I think the process of organizing online, rather than forming an "angry mob" (see previous post), is still in development. But I see this again and again: A group of people get angry, legitimately or no, express it online, and the other side tries to invert the power dynamics by claiming victimization, legitimately or no. Much as every war is expressed as a defensive one, every online disagreement results in competing claims of victim. Pay attention to the power dynamics, are people punching up or punching down.

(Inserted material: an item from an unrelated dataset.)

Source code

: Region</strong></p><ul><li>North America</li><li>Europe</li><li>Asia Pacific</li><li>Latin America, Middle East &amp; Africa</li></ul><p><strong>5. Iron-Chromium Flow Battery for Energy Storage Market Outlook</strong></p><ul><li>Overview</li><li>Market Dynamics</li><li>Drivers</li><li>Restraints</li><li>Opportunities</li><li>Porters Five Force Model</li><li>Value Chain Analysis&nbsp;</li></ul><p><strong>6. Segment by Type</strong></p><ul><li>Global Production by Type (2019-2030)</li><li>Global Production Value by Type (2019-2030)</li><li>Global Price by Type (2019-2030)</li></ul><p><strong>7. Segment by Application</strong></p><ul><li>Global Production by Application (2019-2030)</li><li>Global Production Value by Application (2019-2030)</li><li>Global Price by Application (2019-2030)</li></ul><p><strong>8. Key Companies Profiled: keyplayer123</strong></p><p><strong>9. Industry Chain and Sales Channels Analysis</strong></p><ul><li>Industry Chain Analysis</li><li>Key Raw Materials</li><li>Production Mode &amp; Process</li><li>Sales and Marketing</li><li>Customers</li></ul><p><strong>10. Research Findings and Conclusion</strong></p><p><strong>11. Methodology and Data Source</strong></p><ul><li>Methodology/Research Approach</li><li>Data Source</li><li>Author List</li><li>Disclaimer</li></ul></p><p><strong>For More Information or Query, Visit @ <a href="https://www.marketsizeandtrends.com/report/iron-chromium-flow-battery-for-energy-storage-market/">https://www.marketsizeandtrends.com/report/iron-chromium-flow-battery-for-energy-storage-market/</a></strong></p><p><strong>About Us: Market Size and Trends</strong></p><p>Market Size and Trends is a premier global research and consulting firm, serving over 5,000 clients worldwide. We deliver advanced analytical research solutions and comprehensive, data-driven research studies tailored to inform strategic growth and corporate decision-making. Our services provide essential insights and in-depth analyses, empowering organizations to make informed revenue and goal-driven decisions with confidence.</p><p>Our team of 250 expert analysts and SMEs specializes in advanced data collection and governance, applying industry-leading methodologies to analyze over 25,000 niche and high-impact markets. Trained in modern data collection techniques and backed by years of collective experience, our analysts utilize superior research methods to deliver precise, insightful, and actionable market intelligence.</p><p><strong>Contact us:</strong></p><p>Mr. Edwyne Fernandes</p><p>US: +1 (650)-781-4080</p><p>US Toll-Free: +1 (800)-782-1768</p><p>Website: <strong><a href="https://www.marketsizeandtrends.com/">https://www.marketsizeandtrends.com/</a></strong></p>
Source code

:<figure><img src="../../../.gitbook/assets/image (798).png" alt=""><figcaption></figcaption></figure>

So let's sum up. Gaiman believes that Ross is a great guy, a professional, and is the wronged party here.   Gaiman is really disappointed in people who expressed their anger publicly rather than going through channels. He has, sadly, taken off his Hugo pin as a way of making you all feel bad for disappointing him. It's paternalistic and manipulative.

Moreover, the belief that Ross was a wildly inappropriate choice is supported by Gaiman's own experiences as he reports. He has personally witnessed Ross ignoring boundaries in order to upset someone - because he wants to, because it would be funny, because it would make for better TV. Is this someone who would make you, absent Neil's personal experience with Ross, feel safe as a Hugo guest?

So in the end, to quote a friend of mine, Gaiman is asking his fans, his often worshipful fans, "Who are you going to believe, me or your lying eyes?"

I guess I'll go with my lying eyes this time.